* [EXERCISE 1]: Translate this sentence from the text about Twitter bots into Spanish: "Some of Kazemi's bots have already run untouched for 3 or so years because they don't require much maintenance."
* [EXERCISE 2]: Write the next few paragraphs of the text about Twitter bots and their makers' deaths, picking up right after its final sentence.

BEGIN SOURCE EXCERPT

I don’t mean any offense to Jack Dorsey and Co., but one must ask this awkward question when trying to find out programmers’ plans for their Twitter bots when they die.

Bots (for lack of a better term) are programs that use an application program interface (API) to post to or pull information from various services, and they’ve have become ubiquitous on Twitter. There are bots that sort pixels, suggest Marxist startup ideas, or behave more like teens than teens. Twitter said in a 2014 SEC filing that 23 million of its users were automated.

The people behind these artsy bots are a friendly, loosely-organized community of programmers, artists, journalists, and anyone else who feels like making bots. They’ve got hashtags, most prominently #botALLY; a roving Bot Summit which will take place in London this year; and a “botifesto” on Motherboard that describes the present and future state of bots.

As part of that future, botmakers must consider what will happen to their script kiddies after they die. When I emailed Darius Kazemi, a prolific internet artist and bot maker, about the question he quickly responded. “I think about this a lot,” he said.

Usually, it’s “in the context of robustness in general,” which is to say the bot’s survival if routine changes happen, such as an issue with his web host or an API change.

Some of Kazemi’s bots have already run untouched for 3 or so years because they don’t require much maintenance. Those could continue after his death as long as someone paid for the server where they live. In other words, the bots’ existences are linked now not to Kazemi’s survival but that of his credit card.

END SOURCE EXCERPT
BEGIN MATERIAL SUPPLIED

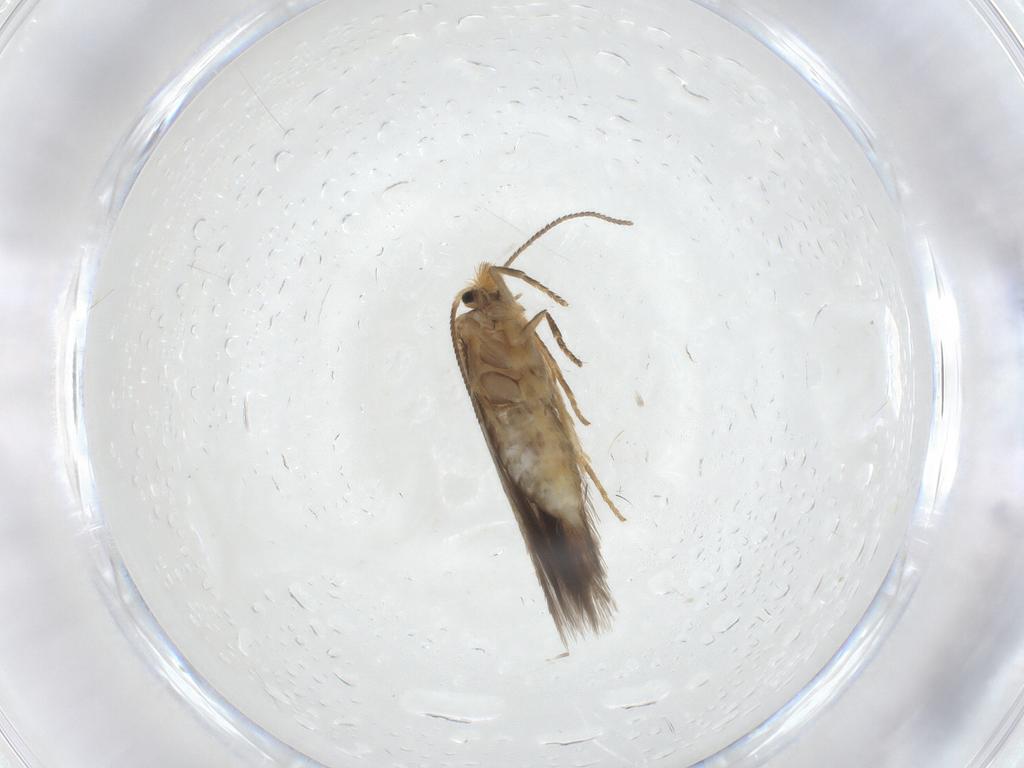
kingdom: Animalia
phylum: Arthropoda
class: Insecta
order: Lepidoptera
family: Nepticulidae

END MATERIAL SUPPLIED

* [WRITTEN ANSWER 1]: Algunos de los bots de Kazemi ya llevan unos 3 años funcionando sin que nadie los toque porque no requieren mucho mantenimiento.

* [WRITTEN ANSWER 2]:
Bots are “processes, not artifacts,” he said. A bot’s survival beyond his lifetime or the lifetime of Twitter is “about longevity of the algorithm, more so than the actual piece of code running.” He offered the example of Two Headlines, a popular bot he created that, as its name suggests, takes two recent news headlines and mashes them together:

“If I died and Two Headlines went down, somebody else [could] read my article about how it worked and [make] their own version of it,” said Kazemi. “And maybe Twitter’s gone by then, too, and they make a version of it that works for whatever new service is around. And it might be a little bit different and it might make more sense in the context of that service.”

But to Kazemi, that means his bot would still be alive, and more importantly, relevant.

By way of comparison, he offered the example of John Cage’s 4:33, the musical composition which consists of four minutes and thirty-three seconds of ‘silence,’ but which is really meant to highlight the sound created by and around the audience. “John Cage did not predict that peoples’ cellphones might be going off during a performance, but the process that he laid out…that still works today, and it brings into the fold these environmental things,” he said.

Pragmatically, though, Kazemi is pretty sanguine because “I’ll be dead so it won’t matter to me.”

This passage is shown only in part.